--- GIVEN INSTRUCTION 1 ---
According to the text on Brazil's Attorney General Office, how old must the Attorney General be at minimum under the constitution?

---------- SOURCE TEXT ----------

The Attorney General Office (, AGU) is a cabinet-level position in the Brazilian government charged with advising the Executive Branch and representing the federal government of Brazil in legal proceedings legally known as the Union (União). The Attorney General is defined under the Article 131 of the Brazilian Constitution as one of the essential functions of Brazilian judicial administration, along with the roles performed by the judicial branch, the Prosecutor's office, the public defenders and private lawyers. The current Attorney General is Jorge Messias.

Under the constitution, the Attorney General must be at least 35 years old. All Attorneys General within the Office must be bar members in Brazil. The Attorney General of the Union is a member of the Brazilian cabinet, holds the rank of Minister, and is also the head of the Advocacia-Geral da União (AGU), which is an essential function and branch of the federal government formed by its own Attorneys.

The Attorneys who compose the AGU are divided in four careers: the Attorney for the National Treasury (Procuradores da Fazenda Nacional), who represent the federal government in tax and financial issues; the Attorney for Brazil (Advogados da União), who represent the government through general cases, the Attorney for the Federal Agencies (Procuradores Federais), who represent the federal agencies; and Attorney for the Central Bank (Procuradores do Banco Central). Their functions are not limited to the Judiciary, and they are also responsible for inside legal control of the government and international legal representation of the Republic.

---------- DATA EXCERPTS ----------

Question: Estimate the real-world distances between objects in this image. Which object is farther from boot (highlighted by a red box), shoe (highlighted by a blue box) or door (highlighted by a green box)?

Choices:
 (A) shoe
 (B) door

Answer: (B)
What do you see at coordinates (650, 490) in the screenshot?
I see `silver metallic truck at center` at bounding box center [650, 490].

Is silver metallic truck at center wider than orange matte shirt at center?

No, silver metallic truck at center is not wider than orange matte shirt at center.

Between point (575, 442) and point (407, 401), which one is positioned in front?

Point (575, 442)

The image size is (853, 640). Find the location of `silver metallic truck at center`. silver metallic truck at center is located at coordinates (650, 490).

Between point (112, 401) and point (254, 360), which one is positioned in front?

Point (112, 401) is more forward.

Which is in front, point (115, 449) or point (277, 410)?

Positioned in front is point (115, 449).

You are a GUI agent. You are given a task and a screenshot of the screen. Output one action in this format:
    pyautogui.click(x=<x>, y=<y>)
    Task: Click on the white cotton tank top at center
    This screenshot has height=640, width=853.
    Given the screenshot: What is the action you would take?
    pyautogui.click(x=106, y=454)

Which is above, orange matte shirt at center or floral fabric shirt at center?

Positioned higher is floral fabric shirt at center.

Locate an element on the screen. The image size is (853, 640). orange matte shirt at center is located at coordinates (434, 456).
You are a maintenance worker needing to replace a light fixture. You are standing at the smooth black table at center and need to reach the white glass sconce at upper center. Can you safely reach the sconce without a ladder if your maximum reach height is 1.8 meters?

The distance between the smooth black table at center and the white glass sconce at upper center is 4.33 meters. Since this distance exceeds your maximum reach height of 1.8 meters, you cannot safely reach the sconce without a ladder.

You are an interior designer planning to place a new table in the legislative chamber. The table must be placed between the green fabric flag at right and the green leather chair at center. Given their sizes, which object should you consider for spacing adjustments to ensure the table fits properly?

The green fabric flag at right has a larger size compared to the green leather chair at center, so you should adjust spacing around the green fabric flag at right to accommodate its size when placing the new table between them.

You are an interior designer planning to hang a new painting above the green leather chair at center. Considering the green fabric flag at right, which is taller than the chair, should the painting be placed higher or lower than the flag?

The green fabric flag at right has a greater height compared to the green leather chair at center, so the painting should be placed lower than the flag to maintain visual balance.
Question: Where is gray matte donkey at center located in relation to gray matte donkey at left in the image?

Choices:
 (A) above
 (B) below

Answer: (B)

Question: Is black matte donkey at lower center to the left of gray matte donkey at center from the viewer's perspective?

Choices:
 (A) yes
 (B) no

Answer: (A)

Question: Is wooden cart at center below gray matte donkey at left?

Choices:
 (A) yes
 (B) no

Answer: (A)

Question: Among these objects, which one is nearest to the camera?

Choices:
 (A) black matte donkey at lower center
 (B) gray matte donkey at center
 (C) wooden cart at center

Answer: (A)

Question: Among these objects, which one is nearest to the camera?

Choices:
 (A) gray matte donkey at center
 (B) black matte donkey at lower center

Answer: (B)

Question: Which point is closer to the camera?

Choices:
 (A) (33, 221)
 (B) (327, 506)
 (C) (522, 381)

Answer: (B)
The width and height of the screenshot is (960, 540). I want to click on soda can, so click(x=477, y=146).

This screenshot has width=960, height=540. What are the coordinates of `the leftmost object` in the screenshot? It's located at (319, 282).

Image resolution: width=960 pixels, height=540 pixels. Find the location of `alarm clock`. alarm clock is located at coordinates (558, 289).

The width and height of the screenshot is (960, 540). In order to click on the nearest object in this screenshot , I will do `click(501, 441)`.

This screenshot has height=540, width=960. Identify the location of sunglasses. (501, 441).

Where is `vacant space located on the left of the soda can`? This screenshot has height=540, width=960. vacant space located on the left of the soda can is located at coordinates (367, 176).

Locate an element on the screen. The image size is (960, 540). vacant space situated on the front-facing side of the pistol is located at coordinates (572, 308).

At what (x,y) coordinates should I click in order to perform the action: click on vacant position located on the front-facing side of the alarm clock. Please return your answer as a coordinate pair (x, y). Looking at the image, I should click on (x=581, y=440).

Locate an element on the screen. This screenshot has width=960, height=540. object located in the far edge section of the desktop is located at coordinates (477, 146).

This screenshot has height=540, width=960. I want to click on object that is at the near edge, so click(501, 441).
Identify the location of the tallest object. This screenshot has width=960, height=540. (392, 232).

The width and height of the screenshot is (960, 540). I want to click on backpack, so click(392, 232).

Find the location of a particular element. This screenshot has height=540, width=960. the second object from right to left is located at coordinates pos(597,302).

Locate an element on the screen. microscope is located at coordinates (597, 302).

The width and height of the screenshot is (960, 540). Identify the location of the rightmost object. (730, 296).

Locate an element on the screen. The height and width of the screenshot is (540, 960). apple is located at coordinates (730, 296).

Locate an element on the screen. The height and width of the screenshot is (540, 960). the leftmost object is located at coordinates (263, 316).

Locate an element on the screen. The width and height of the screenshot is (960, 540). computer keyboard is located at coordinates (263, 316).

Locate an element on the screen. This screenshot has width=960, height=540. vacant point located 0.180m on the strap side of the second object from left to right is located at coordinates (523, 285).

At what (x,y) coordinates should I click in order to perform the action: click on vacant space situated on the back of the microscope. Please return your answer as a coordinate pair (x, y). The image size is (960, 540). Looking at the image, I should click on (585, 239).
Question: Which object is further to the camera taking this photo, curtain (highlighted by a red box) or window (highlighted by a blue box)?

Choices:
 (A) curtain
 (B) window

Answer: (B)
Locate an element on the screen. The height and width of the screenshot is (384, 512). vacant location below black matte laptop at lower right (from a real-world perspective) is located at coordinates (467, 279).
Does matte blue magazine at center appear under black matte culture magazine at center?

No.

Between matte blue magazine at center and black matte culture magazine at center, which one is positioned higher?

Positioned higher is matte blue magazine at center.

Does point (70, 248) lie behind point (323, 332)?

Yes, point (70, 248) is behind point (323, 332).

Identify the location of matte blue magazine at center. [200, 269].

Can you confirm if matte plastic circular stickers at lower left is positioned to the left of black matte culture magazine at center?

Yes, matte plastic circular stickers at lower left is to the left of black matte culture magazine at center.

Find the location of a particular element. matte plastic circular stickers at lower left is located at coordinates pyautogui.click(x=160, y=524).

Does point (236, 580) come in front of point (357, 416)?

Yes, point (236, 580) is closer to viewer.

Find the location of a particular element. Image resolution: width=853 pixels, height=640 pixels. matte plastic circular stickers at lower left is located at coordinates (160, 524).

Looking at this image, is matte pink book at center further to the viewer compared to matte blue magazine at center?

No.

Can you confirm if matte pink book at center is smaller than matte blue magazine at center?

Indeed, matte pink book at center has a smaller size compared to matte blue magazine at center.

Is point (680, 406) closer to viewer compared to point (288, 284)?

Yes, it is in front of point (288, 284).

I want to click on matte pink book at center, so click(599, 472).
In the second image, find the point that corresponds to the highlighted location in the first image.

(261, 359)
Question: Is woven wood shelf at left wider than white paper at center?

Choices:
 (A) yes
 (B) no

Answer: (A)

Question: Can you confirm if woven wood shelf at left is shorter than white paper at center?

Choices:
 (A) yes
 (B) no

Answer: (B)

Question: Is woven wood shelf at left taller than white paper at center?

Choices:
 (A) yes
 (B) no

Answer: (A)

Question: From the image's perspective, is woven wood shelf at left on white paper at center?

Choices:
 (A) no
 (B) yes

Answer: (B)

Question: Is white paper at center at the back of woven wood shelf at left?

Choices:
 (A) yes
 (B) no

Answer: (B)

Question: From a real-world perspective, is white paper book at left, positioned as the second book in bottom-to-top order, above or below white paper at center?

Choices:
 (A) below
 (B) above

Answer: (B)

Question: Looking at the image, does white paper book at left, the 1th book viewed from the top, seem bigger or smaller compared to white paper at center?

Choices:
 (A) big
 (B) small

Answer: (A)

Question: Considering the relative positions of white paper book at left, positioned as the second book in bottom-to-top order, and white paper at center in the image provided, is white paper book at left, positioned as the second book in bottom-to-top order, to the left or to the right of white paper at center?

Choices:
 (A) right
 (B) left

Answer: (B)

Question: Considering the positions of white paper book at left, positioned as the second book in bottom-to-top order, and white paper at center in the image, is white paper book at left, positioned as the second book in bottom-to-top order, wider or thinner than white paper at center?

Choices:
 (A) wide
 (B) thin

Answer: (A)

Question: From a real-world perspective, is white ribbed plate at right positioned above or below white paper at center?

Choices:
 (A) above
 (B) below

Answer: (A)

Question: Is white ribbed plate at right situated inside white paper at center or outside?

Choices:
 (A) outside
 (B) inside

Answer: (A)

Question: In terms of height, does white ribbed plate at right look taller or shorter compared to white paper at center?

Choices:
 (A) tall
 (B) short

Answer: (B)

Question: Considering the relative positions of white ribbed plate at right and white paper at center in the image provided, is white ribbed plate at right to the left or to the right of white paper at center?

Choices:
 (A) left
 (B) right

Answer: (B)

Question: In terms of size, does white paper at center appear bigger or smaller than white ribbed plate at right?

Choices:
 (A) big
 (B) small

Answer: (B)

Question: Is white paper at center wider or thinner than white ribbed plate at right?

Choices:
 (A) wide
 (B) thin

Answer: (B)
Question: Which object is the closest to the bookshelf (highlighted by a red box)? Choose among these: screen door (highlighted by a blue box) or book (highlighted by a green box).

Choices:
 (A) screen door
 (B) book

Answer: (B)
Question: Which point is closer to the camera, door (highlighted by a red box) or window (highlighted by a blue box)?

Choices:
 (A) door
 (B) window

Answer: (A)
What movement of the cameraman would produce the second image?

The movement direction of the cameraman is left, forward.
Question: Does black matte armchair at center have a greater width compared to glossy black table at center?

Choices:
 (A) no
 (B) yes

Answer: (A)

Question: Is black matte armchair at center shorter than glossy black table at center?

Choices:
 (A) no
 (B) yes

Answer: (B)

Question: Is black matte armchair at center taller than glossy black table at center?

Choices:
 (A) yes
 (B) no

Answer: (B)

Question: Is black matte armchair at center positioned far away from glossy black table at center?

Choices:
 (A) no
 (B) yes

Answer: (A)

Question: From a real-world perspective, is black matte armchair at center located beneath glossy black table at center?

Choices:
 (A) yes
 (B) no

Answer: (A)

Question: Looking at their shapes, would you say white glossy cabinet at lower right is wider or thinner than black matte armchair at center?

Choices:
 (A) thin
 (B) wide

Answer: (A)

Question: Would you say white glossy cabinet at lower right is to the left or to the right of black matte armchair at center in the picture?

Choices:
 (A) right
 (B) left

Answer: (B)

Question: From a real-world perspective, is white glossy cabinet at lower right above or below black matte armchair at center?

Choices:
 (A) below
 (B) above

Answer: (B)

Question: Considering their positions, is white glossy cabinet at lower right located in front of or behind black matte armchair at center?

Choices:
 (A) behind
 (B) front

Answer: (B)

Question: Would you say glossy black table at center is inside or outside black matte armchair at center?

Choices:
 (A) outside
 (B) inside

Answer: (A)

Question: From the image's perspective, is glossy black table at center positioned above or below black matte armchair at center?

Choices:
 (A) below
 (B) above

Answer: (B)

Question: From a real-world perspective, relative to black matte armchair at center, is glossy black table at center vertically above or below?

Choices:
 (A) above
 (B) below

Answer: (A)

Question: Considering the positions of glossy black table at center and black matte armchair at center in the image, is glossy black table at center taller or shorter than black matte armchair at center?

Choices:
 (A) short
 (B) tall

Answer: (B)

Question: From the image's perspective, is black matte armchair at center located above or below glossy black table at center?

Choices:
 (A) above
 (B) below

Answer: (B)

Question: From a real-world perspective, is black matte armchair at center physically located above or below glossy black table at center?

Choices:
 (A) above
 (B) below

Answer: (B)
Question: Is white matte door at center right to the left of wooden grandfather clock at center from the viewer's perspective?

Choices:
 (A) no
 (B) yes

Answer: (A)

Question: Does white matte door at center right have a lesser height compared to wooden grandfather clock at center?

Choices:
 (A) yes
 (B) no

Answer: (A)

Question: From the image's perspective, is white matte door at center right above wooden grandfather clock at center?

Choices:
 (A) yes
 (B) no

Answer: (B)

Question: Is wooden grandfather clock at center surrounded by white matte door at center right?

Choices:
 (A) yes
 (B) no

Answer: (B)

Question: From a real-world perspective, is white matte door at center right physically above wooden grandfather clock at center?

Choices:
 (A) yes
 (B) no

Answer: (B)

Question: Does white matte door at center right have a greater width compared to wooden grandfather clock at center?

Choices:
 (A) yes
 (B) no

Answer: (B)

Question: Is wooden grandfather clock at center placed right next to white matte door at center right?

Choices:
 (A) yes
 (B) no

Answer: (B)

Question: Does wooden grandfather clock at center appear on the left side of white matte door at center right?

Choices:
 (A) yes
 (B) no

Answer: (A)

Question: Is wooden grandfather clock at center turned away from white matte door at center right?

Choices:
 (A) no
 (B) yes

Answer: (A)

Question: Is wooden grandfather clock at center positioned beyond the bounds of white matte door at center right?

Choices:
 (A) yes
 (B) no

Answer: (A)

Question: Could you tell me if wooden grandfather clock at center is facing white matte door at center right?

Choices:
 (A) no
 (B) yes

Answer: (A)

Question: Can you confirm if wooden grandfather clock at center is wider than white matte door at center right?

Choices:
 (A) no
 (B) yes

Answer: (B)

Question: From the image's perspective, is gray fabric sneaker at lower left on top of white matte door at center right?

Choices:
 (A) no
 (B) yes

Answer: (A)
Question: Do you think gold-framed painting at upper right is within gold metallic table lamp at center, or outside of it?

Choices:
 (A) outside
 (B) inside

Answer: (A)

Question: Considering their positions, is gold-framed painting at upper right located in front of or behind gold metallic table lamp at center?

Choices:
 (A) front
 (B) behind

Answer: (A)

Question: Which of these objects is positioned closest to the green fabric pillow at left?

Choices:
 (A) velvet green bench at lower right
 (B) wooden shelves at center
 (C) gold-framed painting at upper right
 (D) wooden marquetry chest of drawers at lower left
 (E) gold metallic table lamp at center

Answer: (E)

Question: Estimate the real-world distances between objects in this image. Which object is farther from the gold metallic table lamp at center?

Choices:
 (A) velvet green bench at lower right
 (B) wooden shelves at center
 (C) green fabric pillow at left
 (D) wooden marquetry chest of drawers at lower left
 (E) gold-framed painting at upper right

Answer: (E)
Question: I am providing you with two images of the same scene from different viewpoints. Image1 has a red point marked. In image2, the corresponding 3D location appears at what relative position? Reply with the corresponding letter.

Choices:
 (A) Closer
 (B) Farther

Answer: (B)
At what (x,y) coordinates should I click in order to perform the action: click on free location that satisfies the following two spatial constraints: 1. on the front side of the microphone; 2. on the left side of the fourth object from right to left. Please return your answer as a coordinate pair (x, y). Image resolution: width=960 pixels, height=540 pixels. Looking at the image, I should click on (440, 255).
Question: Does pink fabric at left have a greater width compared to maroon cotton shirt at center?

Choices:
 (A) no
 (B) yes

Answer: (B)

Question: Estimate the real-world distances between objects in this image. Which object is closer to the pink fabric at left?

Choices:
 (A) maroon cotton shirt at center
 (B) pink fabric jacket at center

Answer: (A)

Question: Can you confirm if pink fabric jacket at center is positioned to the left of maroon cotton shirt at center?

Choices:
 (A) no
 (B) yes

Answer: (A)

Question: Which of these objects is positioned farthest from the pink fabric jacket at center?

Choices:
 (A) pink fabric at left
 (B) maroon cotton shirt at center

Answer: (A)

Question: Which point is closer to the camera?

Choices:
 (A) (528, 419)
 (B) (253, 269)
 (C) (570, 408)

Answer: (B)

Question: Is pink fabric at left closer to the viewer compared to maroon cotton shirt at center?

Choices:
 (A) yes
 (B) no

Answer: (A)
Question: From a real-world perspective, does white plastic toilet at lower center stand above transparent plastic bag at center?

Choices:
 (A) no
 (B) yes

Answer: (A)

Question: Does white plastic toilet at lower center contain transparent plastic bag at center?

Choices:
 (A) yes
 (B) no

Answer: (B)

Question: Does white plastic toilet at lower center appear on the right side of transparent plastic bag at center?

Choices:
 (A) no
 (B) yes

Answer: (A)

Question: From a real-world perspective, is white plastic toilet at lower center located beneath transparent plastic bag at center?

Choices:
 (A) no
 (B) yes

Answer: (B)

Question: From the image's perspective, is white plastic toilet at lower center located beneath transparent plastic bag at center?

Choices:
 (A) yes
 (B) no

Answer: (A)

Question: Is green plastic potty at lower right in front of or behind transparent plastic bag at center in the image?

----------

--- GIVEN INSTRUCTION 2 ---
Report every line of the listing that contains the word "ladder", copying each one in full.

--- WRITTEN ANSWER 1 ---
At least 35 years old.

--- WRITTEN ANSWER 2 ---
You are a maintenance worker needing to replace a light fixture. You are standing at the smooth black table at center and need to reach the white glass sconce at upper center. Can you safely reach the sconce without a ladder if your maximum reach height is 1.8 meters?
The distance between the smooth black table at center and the white glass sconce at upper center is 4.33 meters. Since this distance exceeds your maximum reach height of 1.8 meters, you cannot safely reach the sconce without a ladder.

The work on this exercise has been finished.